Enquanto supervisiona um campo de trigo, o agricultor Javier Sunblad diz estar “farto de política”. Sem grande convicção, o produtor leiteiro Máximo Russ diz que votará no candidato libertário e de extrema direita Javier Milei. Fonte de riqueza da Argentina, o campo vai, desconfortável, ao segundo turno da eleição presidencial.

Em Saladillo, uma cidade de 30 mil habitantes a menos de 200 quilômetros de Buenos Aires, no núcleo produtivo agropecuário da Argentina, prevalece o voto da direita, com empregadores rurais fortemente antiperonistas contra o candidato Sergio Massa, atual ministro da Economia.

Mais votado em nível nacional no primeiro turno (37%), Massa ficou em terceiro lugar em Saladillo, atrás de Milei e da ex-candidata conservadora do Juntos pela Mudança, Patricia Bullrich, que anunciou seu apoio ao libertário para o segundo turno.

Pablo Cicaré, de 52 anos e terceira geração na comercialização de gado, antecipa bons lucros de um rebanho de 200 vacas premium Angus com seus bezerros aos pés e novamente prenhas.

Ele prefere não revelar seu voto, mas é a favor de “exportar livremente”, como defende Milei, e contra as “políticas populistas”, as quais identifica com Massa.

“Há anos que votamos não no que mais gostamos, e sim no menos ruim”, afirma.

Sunblad, por sua vez, não votará em Milei, mas também não confia totalmente em Massa.

– Desconfiança –

As exportações agrícolas da Argentina, um dos principais produtores mundiais de alimentos, representam quase 10% do Produto Interno Bruto (PIB) do país.
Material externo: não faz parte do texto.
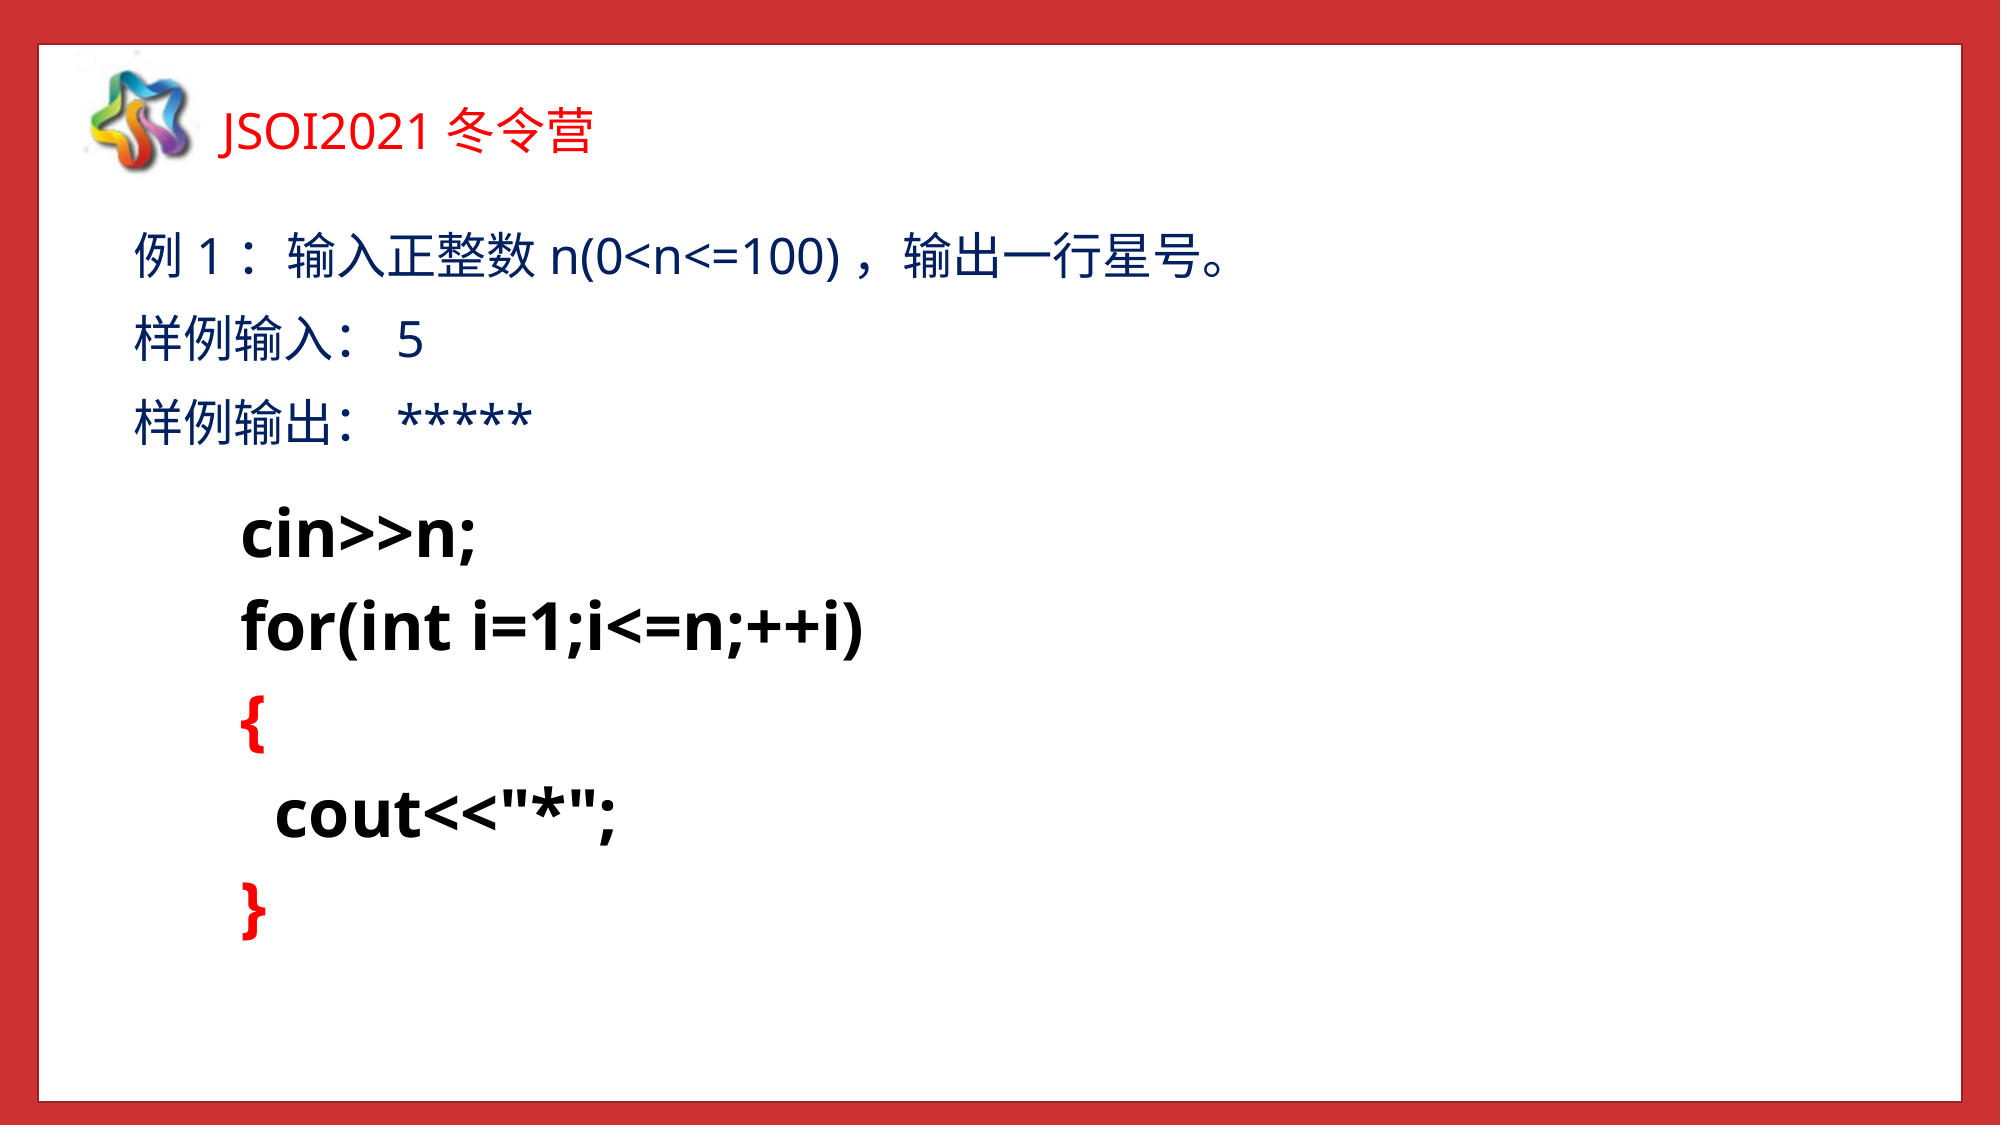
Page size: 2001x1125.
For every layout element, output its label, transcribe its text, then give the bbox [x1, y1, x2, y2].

Mas, se for contabilizada a cadeia produtiva agroindustrial, a contribuição para o PIB chega a 25%.

As ruas tranquilas de Saladillo, de casas baixas e árvores floridas, são alheias à campanha eleitoral. Apenas uma placa de Massa na estrada lembra que há eleições. Nenhuma de Milei.

“Pessoalmente, não gosto de nenhum candidato”, esclarece Sunblad, de 62 anos e que há 30 dirige uma fazenda de gado com 2.000 hectares de soja, trigo e 400 cabeças de gado.

No campo, as perspectivas de produção são promissoras depois de uma campanha agrícola desastrosa pela pior seca do século. Ao mesmo tempo, existe o temor de que, se Massa tomar posse em 10 de dezembro, o governo vá tributar ainda mais o setor.

“Pagar impostos não é ruim, mas roubam a gente”, diz o agricultor, preocupado com o destino da escola rural que se avista ao fundo de uma estrada de terra, difícil de percorrer quando chove.

“Tem 22 alunos, filhos de trabalhadores agrícolas. Vai continuar aberta com Milei?”, questiona.

O libertário promove um polêmico modelo de pagamento do ensino público “impossível de aplicar em escolas como esta”, considerou.

Mesmo com desconfiança, inclina-se para Massa, “porque, em um país com muita desigualdade econômica, com 40% de pobreza, tem que ter um Estado forte”, comenta, acrescentando que “minha esposa votará em branco”.

Para o consultor político Carlos Germano, “embora tenha feito todo o possível, Massa não conseguiu conquistar a confiança do campo, que pede previsibilidade com políticas de médio e longo prazo”.

– ‘Única opção’ –

O presidente da Federação Agrária Argentina, Carlos Achetoni, afirma que Milei “é uma opção, não uma escolha”. Segundo ele, o campo vota nesse candidato cansado “de anos de políticas agressivas” que se resumem a impostos elevados, limites às exportações e controle cambial.

A diferença entre o mercado de câmbio oficial e o paralelo, de mais de 150%, alimenta uma inflação anualizada de 143%.

Em 2022, o setor agrícola exportou US$ 49,5 bilhões (em torno de R$ 243 bilhões na cotação atual), 8,5% a mais do que em 2021, um suporte vital para a endividada economia argentina.

“O campo tem um lugar importantíssimo na vida pública, pesa economicamente em tempos de dificuldades para sustentar um ciclo de crescimento”, explica o historiador Roy Hora, doutor pela Universidade de Oxford e acadêmico da Universidade de Quilmes.

Sua influência política é, no entanto, muito pequena.

“Historicamente, o peronismo prejudicou o campo com políticas mais favoráveis a outros setores. Por isso, há sempre tensão”, lembrou.

A derrota de Bullrich deslocou o campo “de seu lugar natural de centro-direita para outro mais radical, anti-Estado e anti-impostos”, observou.

“Muitos produtores veem Milei como uma luz no fim do túnel, uma espécie de utopia”, completa.